Ne négligeons pas la trêve hivernale, qui répond à l’article L412 du Code de Procédures Civiles d’Exécution et interdit au propriétaire d’évincer son locataire entre le 1e novembre et le 31 mars.

L’année 2020 a certe été particulière puisqu’en raison de la crise sanitaire, elle a été reportée au 10 juillet. Les expulsions de locataires ont été suspendues jusqu’à cette date.

Cette trêve allonge parfois la procédure décrite à 18 mois, à moins que le locataire montre une mauvaise foi manifeste quant à la résolution du conflit.

Il est toutefois possible d’expulser des locataires pendant cette période à condition qu’ils soient relogés dans un lieu décent et correspondant aux besoins de leur ménage. Les squatteurs, en revanche, ne bénéficient pas de ce droit.

Attention : les procédures d’expulsion sont amorçables malgré la trêve hivernale. En effet, rien n’empêche de faire parvenir un commandement de payer le 1e décembre et de saisir le juge dans les deux mois qui suivent.
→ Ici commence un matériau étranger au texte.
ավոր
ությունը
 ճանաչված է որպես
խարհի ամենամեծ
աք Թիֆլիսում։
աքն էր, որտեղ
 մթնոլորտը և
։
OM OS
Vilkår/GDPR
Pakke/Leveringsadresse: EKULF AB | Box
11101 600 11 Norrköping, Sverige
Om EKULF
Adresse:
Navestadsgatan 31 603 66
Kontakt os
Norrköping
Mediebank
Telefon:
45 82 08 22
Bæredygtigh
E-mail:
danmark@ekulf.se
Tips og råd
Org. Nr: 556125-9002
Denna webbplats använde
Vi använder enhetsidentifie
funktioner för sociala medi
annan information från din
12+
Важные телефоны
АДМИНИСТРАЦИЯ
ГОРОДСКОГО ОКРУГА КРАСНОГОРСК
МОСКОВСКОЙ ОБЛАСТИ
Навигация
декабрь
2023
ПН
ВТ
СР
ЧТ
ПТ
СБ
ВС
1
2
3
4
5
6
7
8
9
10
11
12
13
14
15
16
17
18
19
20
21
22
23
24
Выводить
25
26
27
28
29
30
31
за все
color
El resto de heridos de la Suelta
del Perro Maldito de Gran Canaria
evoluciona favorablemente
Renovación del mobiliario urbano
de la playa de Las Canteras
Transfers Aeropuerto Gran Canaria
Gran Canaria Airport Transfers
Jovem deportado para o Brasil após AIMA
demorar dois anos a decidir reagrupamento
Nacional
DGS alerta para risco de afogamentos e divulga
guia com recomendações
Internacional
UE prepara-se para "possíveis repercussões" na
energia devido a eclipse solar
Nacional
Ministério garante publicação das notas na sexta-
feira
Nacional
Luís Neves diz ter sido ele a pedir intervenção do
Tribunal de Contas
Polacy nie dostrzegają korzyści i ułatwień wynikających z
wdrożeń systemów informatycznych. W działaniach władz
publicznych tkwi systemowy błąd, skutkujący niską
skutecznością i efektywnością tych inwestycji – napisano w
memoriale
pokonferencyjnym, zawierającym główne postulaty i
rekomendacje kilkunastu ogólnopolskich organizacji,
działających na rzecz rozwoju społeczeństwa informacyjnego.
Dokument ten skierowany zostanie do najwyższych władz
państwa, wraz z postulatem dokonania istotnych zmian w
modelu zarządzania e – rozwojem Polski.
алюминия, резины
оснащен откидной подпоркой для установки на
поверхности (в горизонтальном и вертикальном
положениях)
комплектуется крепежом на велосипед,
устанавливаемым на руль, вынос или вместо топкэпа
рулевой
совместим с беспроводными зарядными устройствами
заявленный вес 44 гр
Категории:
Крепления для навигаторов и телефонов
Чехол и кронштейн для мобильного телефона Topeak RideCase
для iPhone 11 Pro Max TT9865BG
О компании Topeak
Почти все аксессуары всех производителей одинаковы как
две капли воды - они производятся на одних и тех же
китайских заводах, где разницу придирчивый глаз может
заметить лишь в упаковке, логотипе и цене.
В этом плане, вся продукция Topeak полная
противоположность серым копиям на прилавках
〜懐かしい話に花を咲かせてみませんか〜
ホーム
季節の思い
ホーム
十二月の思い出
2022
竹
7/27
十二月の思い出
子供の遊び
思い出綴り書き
Depuis le 23 novembre 2018, et grâce à la loi dite Élan, les locataires qui reprennent le paiement de leur loyer ou montrent leur bonne foi évitent que la clause de résiliation de plein droit ne s’applique. L’article 118 de cette loi n°2018-1021 précise en effet que “Si le locataire s’est acquitté du paiement des loyers et des charges conformément au contrat de location pendant le délai de deux ans mentionné au premier alinéa du présent VIII, la clause de résiliation de plein droit est réputée ne pas avoir joué.” À la suite de cette faveur, le locataire n’a plus le droit d’avoir d’impayés locatifs pendant deux ans, sans quoi le propriétaire peut exiger qu’il quitte les lieux sur le champ.